EXTRACTED DATA

--- start ---

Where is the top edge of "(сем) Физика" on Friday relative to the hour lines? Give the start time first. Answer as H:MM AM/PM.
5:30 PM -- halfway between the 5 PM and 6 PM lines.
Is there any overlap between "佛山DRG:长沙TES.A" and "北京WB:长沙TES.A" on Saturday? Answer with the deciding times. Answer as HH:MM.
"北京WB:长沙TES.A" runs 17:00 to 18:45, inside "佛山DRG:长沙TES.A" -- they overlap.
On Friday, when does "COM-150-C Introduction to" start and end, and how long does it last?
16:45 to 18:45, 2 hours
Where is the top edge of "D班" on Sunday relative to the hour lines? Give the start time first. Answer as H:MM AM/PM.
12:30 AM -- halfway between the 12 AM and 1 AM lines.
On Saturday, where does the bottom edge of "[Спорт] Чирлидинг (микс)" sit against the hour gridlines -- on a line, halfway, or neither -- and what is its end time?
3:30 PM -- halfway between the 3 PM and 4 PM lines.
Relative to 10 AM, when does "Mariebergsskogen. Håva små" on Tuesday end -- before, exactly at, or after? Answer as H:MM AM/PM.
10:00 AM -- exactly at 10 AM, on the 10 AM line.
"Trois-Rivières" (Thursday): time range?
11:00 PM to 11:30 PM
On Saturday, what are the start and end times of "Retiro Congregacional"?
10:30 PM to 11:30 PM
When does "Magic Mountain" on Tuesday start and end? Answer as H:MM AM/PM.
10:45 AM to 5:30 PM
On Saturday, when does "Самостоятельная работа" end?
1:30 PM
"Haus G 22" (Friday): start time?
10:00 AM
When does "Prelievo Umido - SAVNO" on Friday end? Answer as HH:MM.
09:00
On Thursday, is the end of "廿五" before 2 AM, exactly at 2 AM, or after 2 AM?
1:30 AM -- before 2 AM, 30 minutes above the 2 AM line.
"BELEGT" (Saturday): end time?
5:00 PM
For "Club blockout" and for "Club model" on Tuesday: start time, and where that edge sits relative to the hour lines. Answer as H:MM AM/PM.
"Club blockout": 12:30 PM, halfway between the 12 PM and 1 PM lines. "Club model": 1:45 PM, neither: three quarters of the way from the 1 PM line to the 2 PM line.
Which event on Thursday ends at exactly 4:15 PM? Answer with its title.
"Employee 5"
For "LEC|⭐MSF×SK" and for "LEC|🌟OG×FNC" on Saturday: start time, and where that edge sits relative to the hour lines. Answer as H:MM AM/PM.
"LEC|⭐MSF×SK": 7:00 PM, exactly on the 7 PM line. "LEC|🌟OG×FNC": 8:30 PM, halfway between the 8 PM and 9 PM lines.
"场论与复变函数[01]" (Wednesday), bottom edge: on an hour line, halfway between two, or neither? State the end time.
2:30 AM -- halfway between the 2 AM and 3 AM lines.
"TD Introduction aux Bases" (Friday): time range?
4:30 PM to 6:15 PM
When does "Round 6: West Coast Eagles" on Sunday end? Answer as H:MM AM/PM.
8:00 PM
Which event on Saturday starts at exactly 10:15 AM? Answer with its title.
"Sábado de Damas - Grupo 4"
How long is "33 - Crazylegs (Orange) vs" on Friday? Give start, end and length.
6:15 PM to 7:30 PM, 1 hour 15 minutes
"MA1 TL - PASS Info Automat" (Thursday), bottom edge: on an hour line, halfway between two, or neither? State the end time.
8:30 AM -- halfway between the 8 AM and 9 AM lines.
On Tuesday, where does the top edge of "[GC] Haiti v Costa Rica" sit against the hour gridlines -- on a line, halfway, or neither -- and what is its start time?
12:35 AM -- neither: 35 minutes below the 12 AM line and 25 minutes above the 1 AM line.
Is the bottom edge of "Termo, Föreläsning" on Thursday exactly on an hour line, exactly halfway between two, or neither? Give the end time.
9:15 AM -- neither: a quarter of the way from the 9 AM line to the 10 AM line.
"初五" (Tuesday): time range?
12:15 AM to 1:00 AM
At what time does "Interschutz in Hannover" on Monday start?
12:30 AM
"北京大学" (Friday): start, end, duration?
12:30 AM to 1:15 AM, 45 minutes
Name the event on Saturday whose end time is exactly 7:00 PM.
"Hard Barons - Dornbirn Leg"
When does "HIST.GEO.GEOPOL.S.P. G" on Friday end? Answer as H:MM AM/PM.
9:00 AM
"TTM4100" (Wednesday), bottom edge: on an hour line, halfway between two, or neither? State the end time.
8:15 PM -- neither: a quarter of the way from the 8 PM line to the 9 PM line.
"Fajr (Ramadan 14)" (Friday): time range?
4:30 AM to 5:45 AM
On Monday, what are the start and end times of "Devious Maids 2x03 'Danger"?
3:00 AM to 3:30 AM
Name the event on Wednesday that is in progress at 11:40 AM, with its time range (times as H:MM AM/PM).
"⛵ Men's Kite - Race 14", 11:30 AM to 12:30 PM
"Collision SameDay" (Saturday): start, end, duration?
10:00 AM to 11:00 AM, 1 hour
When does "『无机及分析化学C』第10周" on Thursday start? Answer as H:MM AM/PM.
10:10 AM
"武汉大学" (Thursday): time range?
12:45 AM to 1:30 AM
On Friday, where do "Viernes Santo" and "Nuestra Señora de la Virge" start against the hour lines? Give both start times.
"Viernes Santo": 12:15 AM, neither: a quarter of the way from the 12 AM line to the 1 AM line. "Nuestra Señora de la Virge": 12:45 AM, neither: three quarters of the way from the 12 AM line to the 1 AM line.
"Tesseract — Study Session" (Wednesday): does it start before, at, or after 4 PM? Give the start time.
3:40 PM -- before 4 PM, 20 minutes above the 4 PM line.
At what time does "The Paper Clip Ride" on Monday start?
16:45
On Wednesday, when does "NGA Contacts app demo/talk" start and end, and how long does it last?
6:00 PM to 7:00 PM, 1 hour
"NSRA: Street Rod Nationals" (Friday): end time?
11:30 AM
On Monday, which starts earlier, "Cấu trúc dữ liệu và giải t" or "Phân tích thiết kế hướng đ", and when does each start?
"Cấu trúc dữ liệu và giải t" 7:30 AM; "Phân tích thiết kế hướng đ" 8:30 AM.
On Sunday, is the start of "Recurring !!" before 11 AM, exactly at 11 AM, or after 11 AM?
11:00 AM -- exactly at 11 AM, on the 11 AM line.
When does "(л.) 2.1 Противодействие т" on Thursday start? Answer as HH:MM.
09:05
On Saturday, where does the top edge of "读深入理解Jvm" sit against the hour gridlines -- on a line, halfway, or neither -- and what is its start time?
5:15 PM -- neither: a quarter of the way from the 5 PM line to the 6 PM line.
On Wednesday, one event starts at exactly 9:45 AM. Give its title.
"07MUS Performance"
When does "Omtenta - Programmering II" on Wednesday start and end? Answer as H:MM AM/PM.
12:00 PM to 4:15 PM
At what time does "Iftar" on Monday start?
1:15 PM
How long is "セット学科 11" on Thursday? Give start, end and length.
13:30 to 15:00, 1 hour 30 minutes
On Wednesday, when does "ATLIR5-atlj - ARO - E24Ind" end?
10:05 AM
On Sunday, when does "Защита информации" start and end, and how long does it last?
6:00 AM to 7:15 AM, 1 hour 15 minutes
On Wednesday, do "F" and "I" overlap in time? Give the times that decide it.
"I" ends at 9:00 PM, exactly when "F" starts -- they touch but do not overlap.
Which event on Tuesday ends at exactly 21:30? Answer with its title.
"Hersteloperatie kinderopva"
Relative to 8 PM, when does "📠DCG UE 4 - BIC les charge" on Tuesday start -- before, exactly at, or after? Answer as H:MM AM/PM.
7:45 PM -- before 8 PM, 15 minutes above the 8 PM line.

--- end ---

EXERCISE
Gather each line above that contains the string "thiết" and copy it out in full. Case counts when matching.

WRITTEN ANSWER
On Monday, which starts earlier, "Cấu trúc dữ liệu và giải t" or "Phân tích thiết kế hướng đ", and when does each start?
"Cấu trúc dữ liệu và giải t" 7:30 AM; "Phân tích thiết kế hướng đ" 8:30 AM.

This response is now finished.